Ever since, I have sought out stories of endangered foods and when it was suggested to me that I should write a book, it’s these stories that I wanted to tell. Each story stood alone as telling its own tale about the part of the world it came from – it spoke of history, politics, culture, community and flavour. But as I started to write, something started to become clear to me: the diverse foods I was writing about, whether an Albanian mountain cheese, a Georgian qvevri wine, an Orkney variety of barley or a piece of fermented Faorese sheep, were all at risk because of one thing. The homogenisation of food taking place across the world was edging foods that had been created over thousands of years – foods which contained important genetics, disease-resistance, nutrition and flavour – towards extinction.

In my book Eating to Extinction, I argue that we need these endangered foods – for our future food security, the good of the planet and the good of our own health. These are precious resources that were a long time in the making. We can’t afford to lose them.

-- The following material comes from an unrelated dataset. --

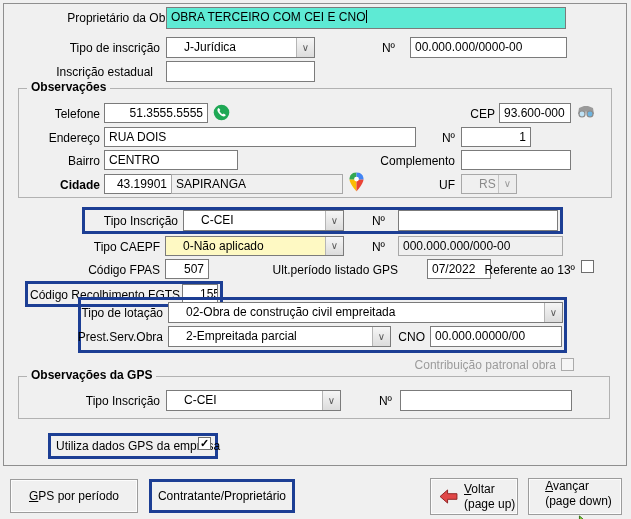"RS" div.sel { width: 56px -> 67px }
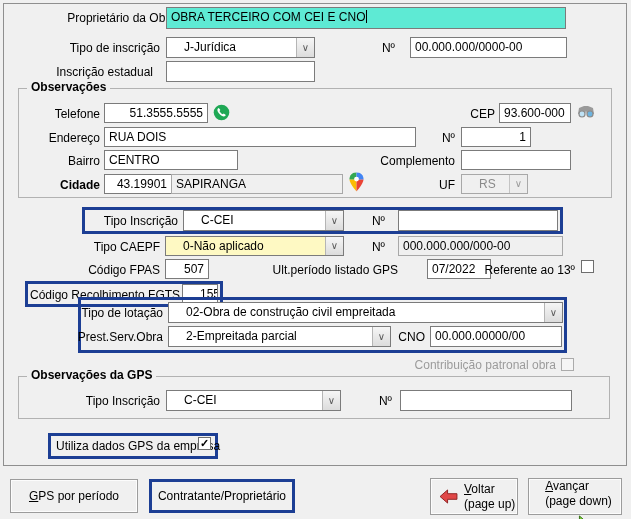"0-Não aplicado" .sel.gray { background: #fef9c3 -> #d946ef; text-decoration: none -> underline }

My father, Liborio ‘Bobo’ Saladino, was born in south-western Sicily in a small town called Ribera. This is where I spent the summers of my childhood. Ribera was my introduction to farming, to crops and to harvests, and it shaped my thinking about food. On the outskirts of the town, a towering, brightly painted sign proclaims: Ribera: Città delle arance – ‘city of oranges’. For me, arriving in Ribera as a child was like that moment in The Wizard of Oz when Dorothy first realises she’s not in Kansas any more. Coming from the black-and-white food world of 1970s Britain I was dazzled by the MGM Technicolor of Sicilian food. It’s no surprise then that I found the kernel of the idea that eventually became Eating to Extinction in Sicily.